34. En Jezus, ziende, dat hij verstandig geantwoord had, zeide tot hem: Gij zijt niet verre van het Koninkrijk Gods. En niemand durfde Hem meer iets vragen.
35. En Jezus antwoordde bij zijn onderwijs in de tempel en zeide: Hoe zeggen de schriftgeleerden, dat de Christus een zoon van David is?
36. David zelf heeft door de heilige Geest gezegd:De Here heeft gezegd tot mijn Here:Zet U aan mijn rechterhand,totdat Ik uw vijanden onder uw voeten gelegd heb.
37a. David zelf noemt Hem Here, en hoe kan Hij dan zijn zoon zijn?
37b. En het merendeel van de schare hoorde Hem gaarne.
38. En Hij zeide in zijn onderwijs: Wacht u voor de schriftgeleerden, die gesteld zijn op het wandelen in lange gewaden en op begroetingen op de markten,
39. en op erezetels in de synagogen en eerste plaatsen bij de maaltijden,
40. die de huizen der weduwen opeten en voor de schijn lange gebeden uitspreken: dezen zullen een zwaarder oordeel ontvangen.

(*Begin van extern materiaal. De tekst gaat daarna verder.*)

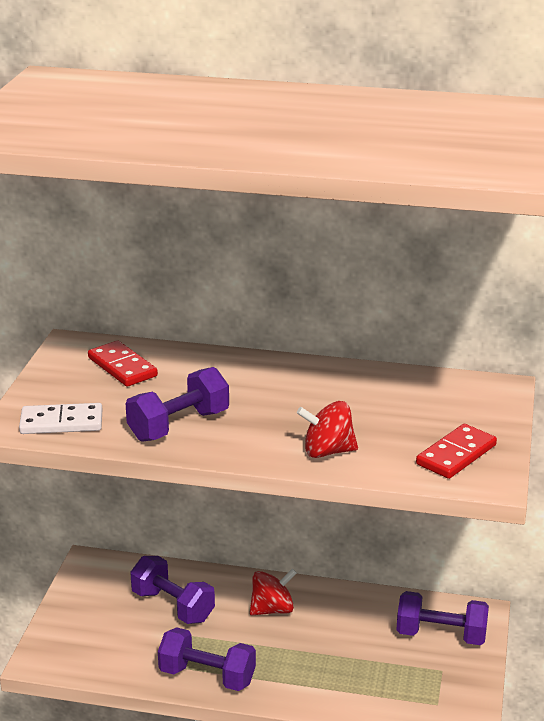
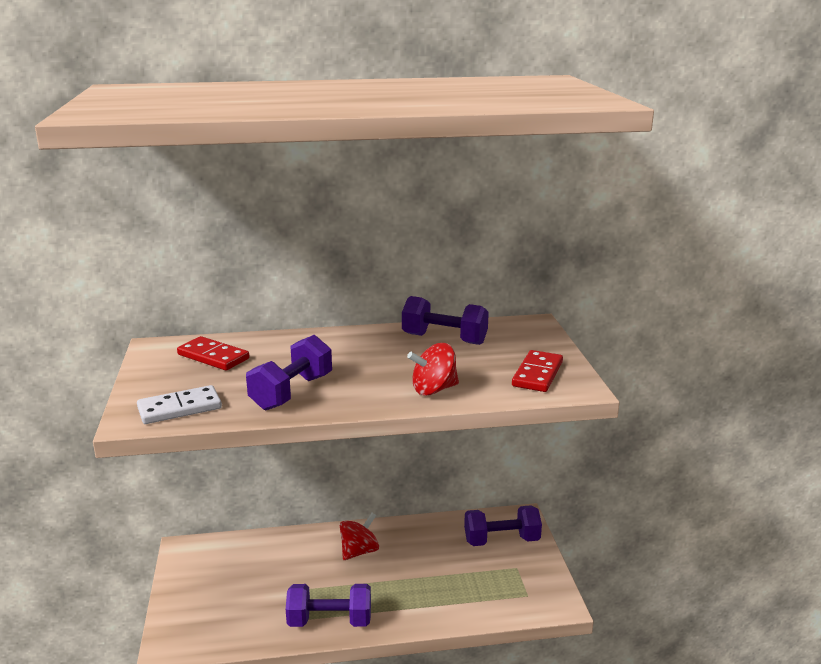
camera: 20 degrees left, 5 degrees down
(173, 606) = (273, 568): purple dumbbell -> purple dumbbell (444, 339)

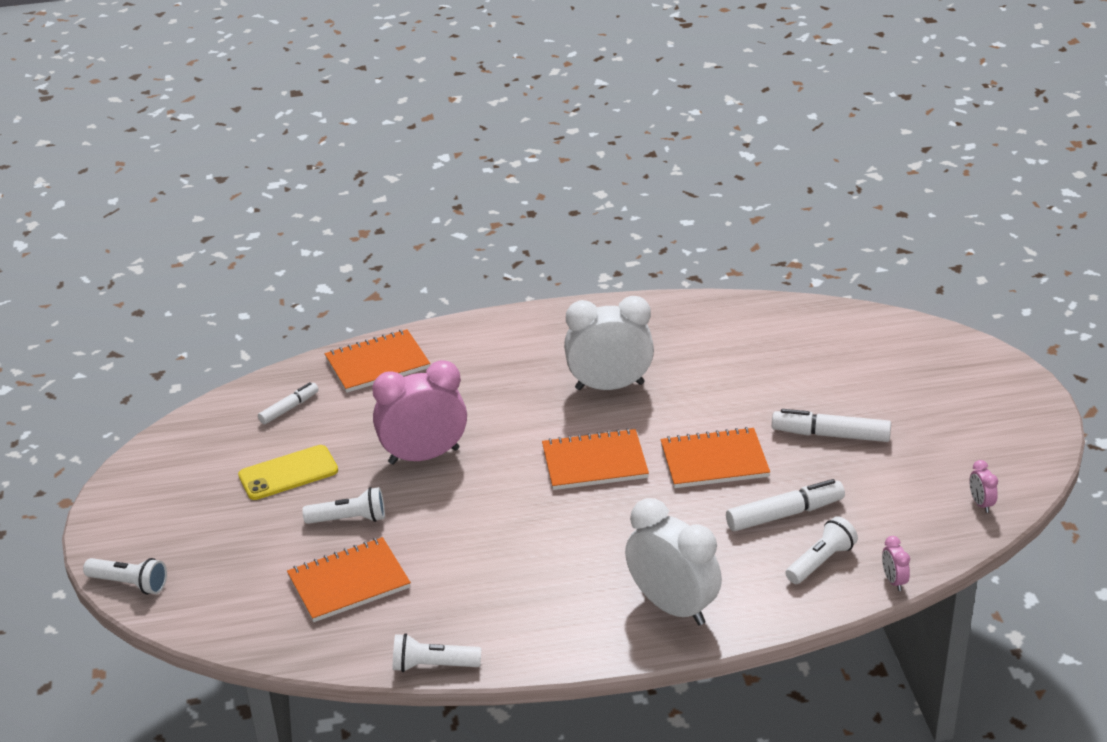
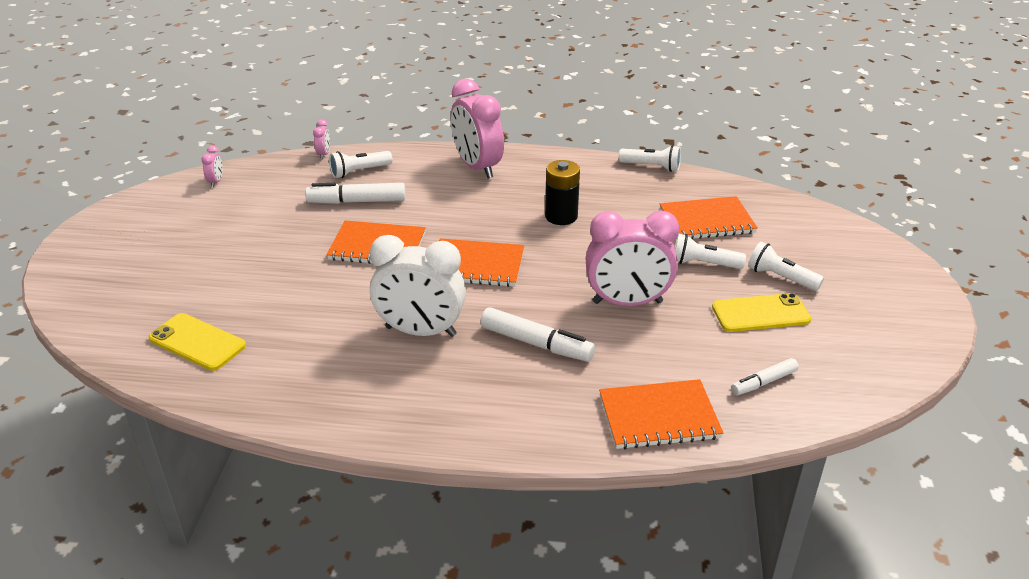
camera: 165 degrees left, 0 degrees up
(130, 584) = (890, 252): white flashlight -> white flashlight (780, 277)
(528, 548) = (561, 216): none -> black battery
(672, 606) = (477, 167): white clock -> pink clock
(797, 336) = (197, 342): none -> yellow phone
(831, 435) = (266, 246): white marker -> white marker (536, 343)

41. En Hij ging tegenover de offerkist zitten en zag met aandacht, hoe de schare kopergeld wierp in de offerkist. En vele rijken wierpen er veel in.
42. En er kwam een arme weduwe, die er twee koperstukjes in wierp, dat is een duit.
43. En Hij riep zijn discipelen en zeide tot hen: Voorwaar, Ik zeg u, deze arme weduwe heeft het meeste in de offerkist geworpen van allen, die er iets in geworpen hebben.